Immunometabolism in the pathogenesis of systemic lupus erythematosus

Abstract

Systemic lupus erythematosus (SLE) is a typical autoimmune disease characterized by chronic inflammation and pathogenic auto-antibodies. Apart from B cells, dysregulation of other immune cells also plays an essential role in the pathogenesis and development of the disease including CD4⁺T cells, dendritic cells, macrophages and neutrophils. Since metabolic programs control immune cell fate and function, they are critical checkpoints in an effective immune response and are involved in the etiology of autoimmune disease. In addition, mitochondria and oxidative stress are both involved in cellular metabolism and is also essential in immune response. In this review, apart from the disturbed immune system, we will discuss mitochondrial dysfunction, oxidative stress, abnormal metabolism (including glucose, lipid and amino acid metabolism) of immune cells as well as epigenetic control of metabolism reprogramming to elucidate the underlying pathogenic mechanisms of systemic lupus erythematosus.

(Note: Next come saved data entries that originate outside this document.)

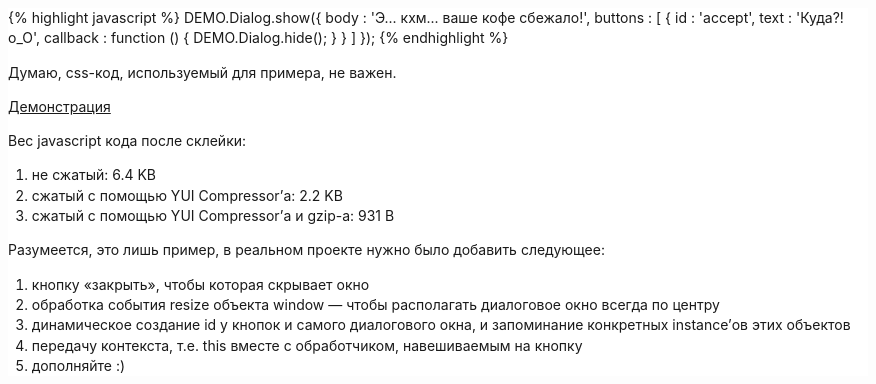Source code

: {% highlight javascript %}
DEMO.Dialog.show({
    body : 'Э... кхм... ваше кофе сбежало!',
    buttons : [
        {
            id : 'accept',
            text : 'Куда?! o_O',
            callback : function () { DEMO.Dialog.hide(); }
        }
    ]
});
{% endhighlight %}

Думаю, css-код, используемый для примера, не важен.

[Демонстрация](/demo/dialog/)

Вес javascript кода после склейки:

1. не&nbsp;сжатый: 6.4&nbsp;KB
2. сжатый с&nbsp;помощью YUI Compressor&rsquo;а: 2.2&nbsp;KB
3. сжатый с&nbsp;помощью YUI Compressor&rsquo;а и&nbsp;gzip-а: 931&nbsp;B

Разумеется, это лишь пример, в реальном проекте нужно было добавить следующее:

1. кнопку &laquo;закрыть&raquo;, чтобы которая скрывает окно
2. обработка события resize объекта window&nbsp;&mdash; чтобы располагать диалоговое окно всегда по&nbsp;центру
3. динамическое создание id&nbsp;у&nbsp;кнопок и&nbsp;самого диалогового окна, и&nbsp;запоминание конкретных instance&rsquo;ов этих объектов
4. передачу контекста, т.е. this вместе с&nbsp;обработчиком, навешиваемым на&nbsp;кнопку
5. дополняйте :)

Keywords: Immune response; Metabolic programs; Pathogenesis; Systemic lupus erythematosus (SLE).

Fig. 1

Disturbed immune system in SLE. Nuclear particles activate Toll like receptors (TLR) on antigen-presenting cells, mainly dendritic cells and promote their maturation. Persistent activation of dendritic cells induces T cell activation and proliferation. Activated T cells then lead to mature autoreactive B cells. Furthermore, ribonucleoprotein and U1snRNP can induce type I IFN secretion by pDCs in SLE, which promotes the differentiation of activated B cells into plasmablasts and antibody-secreting plasma cells. Autoantibodies can bind to nuclear antigens, form immune complex and activate innate immune cells, which is a positive feedback loop and amplifies the pathogenic processes in SLE.

Fig. 2

Glucose metabolic pathways in immune cells. The glucose metabolic pathway includes both glycolysis and oxidative phosphorylation. T cell receptor (TCR) stimulation activates mechanistic target of rapamycin complex 1 (mTORC1) through PI3K-AMPK pathway. Low levels of NADPH and glutathione leads to increased levels of mitochondrial reactive oxygen species (ROS) and decreased levels of ATP. It also contributes to mTORC1 activation, directly or through elevated levels of kynurenine. mTORC1 activation facilitates glucose metabolism through hypoxia-inducible factor 1α (HIF-1α) and Myc. In B cells, B cell activating factor (BAFF) and B cell receptor (BCR) signals increase glucose metabolism and glycolysis. This promotes pyruvate influx into the mitochondria, which is essential for the survival of long-lived plasma cells.

Fig. 3

Lipid metabolic pathways in immune cells. Fatty acid oxidation pathway converts fatty acids into multiple intermediates (including acetyl-CoA, NADH and FADH₂) for energy generation. Fatty acid synthesis is essential for activation-induced proliferation and differentiation of effector T cells.

Fig. 4

Amino acid metabolic pathways in immune cells. Amino acids and their metabolism play a vital role in immune function. Glutamine has been demonstrated to be necessary for IL-1 induction upon LPS stimulation. Indoleamine-2,3-dioxygenase (IDO), is responsible for tryptophan catabolism through General control nonderepressible 2 (GCN2). The arginine pathway is mainly modulated by Arg-degrading enzymes such as NO synthase.